Sezione del testo —
------

Processo Ruby, oggi la sentenza: per Berlusconi o per il governo?

Non è solo l’Italia voieristica quella che oggi attende – spaccata in due – la sentenza del tribunale di Milano sul caso Ruby. Nel palazzo, tutti, a cominciare dall’imputato Berlusconi (che rischia 6 anni), ostentano la calma dei “furbi”, come se la cosa riguardasse altri, come se il verdetto fosse ininfluente sul piano politico e istituzionale.

Ma è così? Quando un ex premier, attuale leader del centro destra componente essenziale della maggioranza di governo, una personalità complessa dal carisma e dal potere economico e mediatico straordinari, deve rispondere dei reati di concussione e prostituzione minorile delle due l’una: o stiamo vivendo la scena di un film surrealista con i giudici ideologizzati che giocano all’accanimento contro un … “povero” indifeso o l’uomo che è stato (ed è) il principale protagonista del Paese negli ultimi 20 anni ha sempre preso tutti per i fondelli utilizzando la democrazia a proprio uso e consumo.

A questo punto la domanda è: Berlusconi rischia 6 anni, quando rischia il governo, quando rischia il Paese?

------

Elenco dei compiti —
(1) Rispondi alle seguenti domande sull'articolo dedicato al processo Ruby.
(a) Quale tribunale deve pronunciare la sentenza?
(b) Di quali reati deve rispondere l'ex premier?
(c) Quanti anni di condanna rischia Berlusconi?
(2) Porta avanti l'articolo sul processo Ruby, riprendendo dopo la domanda con cui si chiude.

(Immagini con riquadri di delimitazione)

------

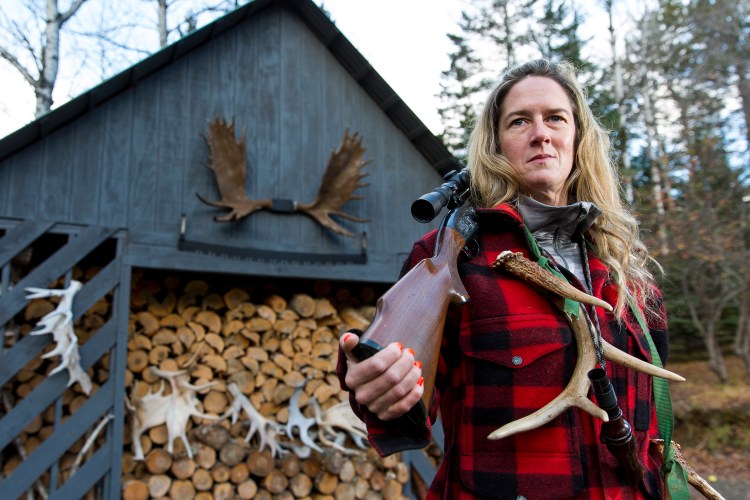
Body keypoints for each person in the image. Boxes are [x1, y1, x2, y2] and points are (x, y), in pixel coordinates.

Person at [337, 59, 671, 499]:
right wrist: (378, 380)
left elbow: (654, 425)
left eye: (555, 118)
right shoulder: (450, 259)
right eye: (519, 122)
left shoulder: (629, 272)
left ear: (578, 136)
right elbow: (398, 392)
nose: (541, 133)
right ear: (496, 145)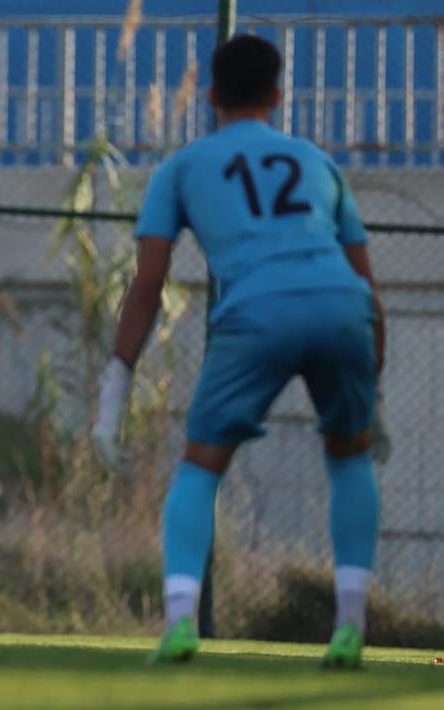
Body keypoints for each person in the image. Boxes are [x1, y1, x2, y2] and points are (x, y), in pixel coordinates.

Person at [91, 35, 385, 668]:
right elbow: (367, 287)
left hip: (257, 313)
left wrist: (114, 390)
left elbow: (147, 287)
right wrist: (374, 396)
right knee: (350, 456)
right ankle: (351, 625)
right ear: (278, 96)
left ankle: (179, 622)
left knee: (201, 467)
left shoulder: (183, 167)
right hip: (341, 307)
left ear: (210, 95)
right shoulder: (316, 162)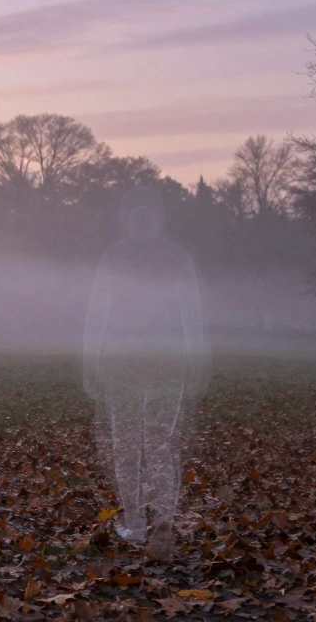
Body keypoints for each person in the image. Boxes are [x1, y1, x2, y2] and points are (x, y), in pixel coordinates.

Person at [83, 186, 206, 560]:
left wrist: (91, 363)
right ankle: (150, 518)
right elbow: (99, 313)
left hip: (141, 363)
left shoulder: (122, 257)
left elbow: (97, 315)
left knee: (140, 444)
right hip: (148, 363)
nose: (141, 221)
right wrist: (197, 362)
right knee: (145, 445)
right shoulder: (168, 257)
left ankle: (147, 520)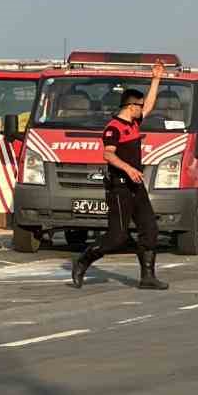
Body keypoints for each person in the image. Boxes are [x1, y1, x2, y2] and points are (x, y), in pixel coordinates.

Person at [72, 62, 170, 290]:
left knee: (150, 230)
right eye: (140, 106)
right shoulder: (113, 128)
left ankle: (147, 278)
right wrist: (128, 169)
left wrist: (156, 79)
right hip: (120, 187)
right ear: (130, 106)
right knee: (117, 237)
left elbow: (151, 104)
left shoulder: (135, 121)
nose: (143, 109)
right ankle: (83, 260)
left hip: (136, 186)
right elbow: (108, 155)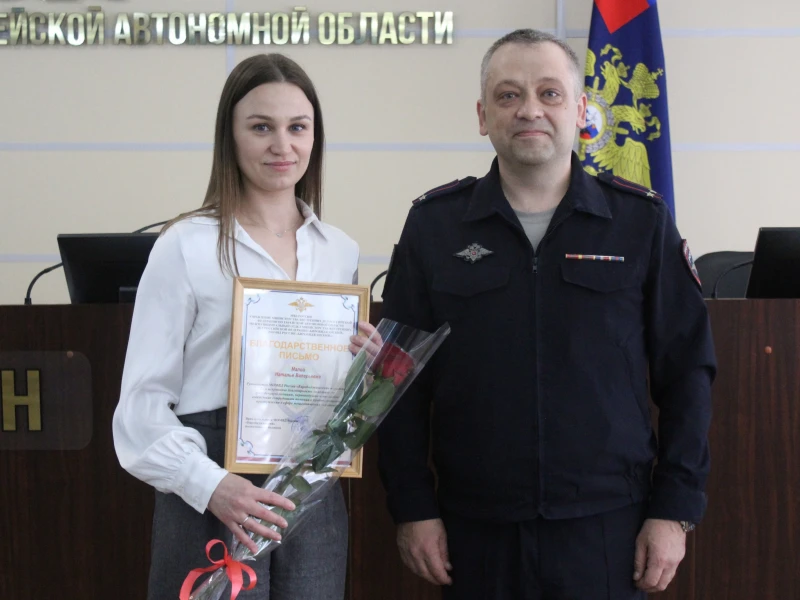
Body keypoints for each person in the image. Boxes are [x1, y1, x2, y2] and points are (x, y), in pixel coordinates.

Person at [370, 29, 716, 600]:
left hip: (607, 527)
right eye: (508, 95)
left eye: (549, 93)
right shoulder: (435, 226)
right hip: (473, 529)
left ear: (580, 111)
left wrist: (675, 509)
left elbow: (688, 374)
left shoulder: (640, 222)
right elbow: (395, 376)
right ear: (482, 116)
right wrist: (412, 505)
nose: (529, 109)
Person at [113, 54, 357, 600]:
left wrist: (363, 370)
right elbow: (139, 407)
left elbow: (332, 393)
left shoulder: (339, 251)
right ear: (230, 135)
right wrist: (211, 485)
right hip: (209, 484)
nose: (282, 145)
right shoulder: (185, 245)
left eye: (298, 127)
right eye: (261, 127)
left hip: (311, 488)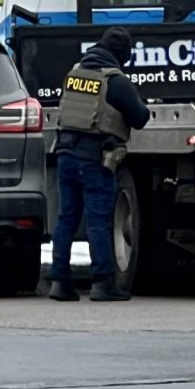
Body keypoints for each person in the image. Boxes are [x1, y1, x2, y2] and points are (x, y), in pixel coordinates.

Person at [49, 26, 151, 302]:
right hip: (93, 158)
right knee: (98, 221)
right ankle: (103, 283)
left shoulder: (75, 72)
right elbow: (140, 117)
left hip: (65, 154)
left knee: (66, 219)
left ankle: (59, 282)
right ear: (121, 54)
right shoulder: (115, 80)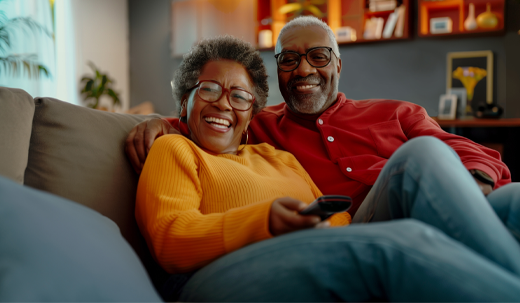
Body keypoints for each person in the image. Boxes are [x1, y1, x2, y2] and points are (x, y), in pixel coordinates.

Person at [135, 35, 520, 302]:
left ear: (252, 112)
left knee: (514, 199)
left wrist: (318, 223)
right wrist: (264, 221)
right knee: (399, 240)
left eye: (239, 96)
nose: (223, 104)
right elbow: (171, 239)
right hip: (216, 277)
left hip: (311, 255)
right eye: (208, 90)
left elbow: (340, 221)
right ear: (184, 101)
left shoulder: (276, 155)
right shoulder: (175, 149)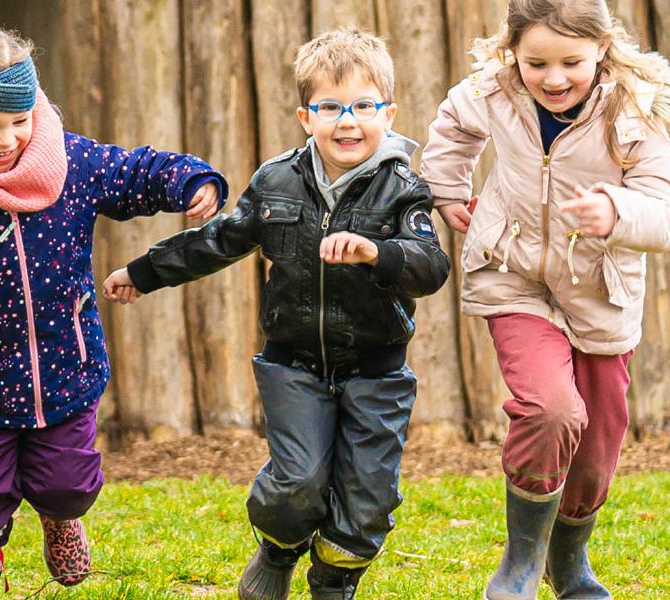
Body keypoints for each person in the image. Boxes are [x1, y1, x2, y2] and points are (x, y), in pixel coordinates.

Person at [0, 24, 226, 600]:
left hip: (66, 366)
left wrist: (188, 179)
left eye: (19, 120)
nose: (7, 139)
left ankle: (62, 520)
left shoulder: (70, 163)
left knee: (68, 485)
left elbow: (132, 171)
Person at [103, 28, 450, 600]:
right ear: (303, 115)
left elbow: (430, 267)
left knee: (369, 498)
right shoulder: (277, 180)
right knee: (297, 481)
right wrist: (144, 271)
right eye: (330, 107)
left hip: (377, 368)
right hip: (293, 364)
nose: (347, 121)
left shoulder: (404, 189)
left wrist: (374, 251)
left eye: (364, 106)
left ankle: (335, 577)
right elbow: (219, 240)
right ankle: (279, 547)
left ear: (389, 113)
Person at [420, 1, 670, 598]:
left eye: (570, 61)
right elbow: (453, 124)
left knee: (597, 442)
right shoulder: (493, 91)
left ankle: (568, 558)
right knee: (552, 410)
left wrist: (616, 211)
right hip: (514, 276)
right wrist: (448, 189)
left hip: (600, 292)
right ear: (512, 52)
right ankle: (521, 561)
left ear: (602, 47)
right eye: (535, 62)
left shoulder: (634, 113)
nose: (553, 79)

------

Risultati per compito —
(1)
(a) Il tribunale di Milano.
(b) Di concussione e prostituzione minorile.
(c) Rischia 6 anni.

(2)
In caso di (più che probabile) sentenza negativa, sul Cav calerebbe la mannaia distruttrice sul piano politico, e non solo. Può uno come Berlusconi accettare sic et simpliciter una tale conclusione? Evidentemente no. In epoche passate, con le dovute differenze, Craxi scelse la via dell’esilio e Forlani e altri accettarono, come bravi chierichetti, l’onta dei servizi sociali.

Ma il Ghe pensi mi è di un’altra pasta, non collegherà direttamente la sentenza odierna alle sorti dell’esecutivo: ci penserà il buon e solerte Alfano a eseguire gli ordini per lo strappo a Letta. Gli argomenti? Basta scegliere, dai sondaggi che danno il Pdl sotto di 2 punti perché le larghe intese e il governo che “non agisce” non pagano, dall’Iva all’Imu passando per la Idem e via andando. Basta sfogliare i petali dell’agenda del governo per cogliere al volo il pretesto, mandando Letta a casa. E buonanotte ai suonatori. E poi? Poi di nuovo alle urne. Dove tutto può accadere, anche un plebiscito per il Cav. Capito?

Ma non basta. Oggi la sentenza sul caso Ruby; giovedì la Cassazione che riprende in mano i fascicoli relativi al lodo Mondadori e al maxi risarcimento di 560 milioni a De Benedetti; sempre giovedì l’udienza preliminare per il rinvio a giudizio sul caso De Gregorio; quindi la Cassazione sul procedimento Mediaset dopo che la Corte costituzionale gli ha stracciato sotto il naso il ricorso per legittimo impedimento. La telenovela continua. E la tensione sale, come l’afa.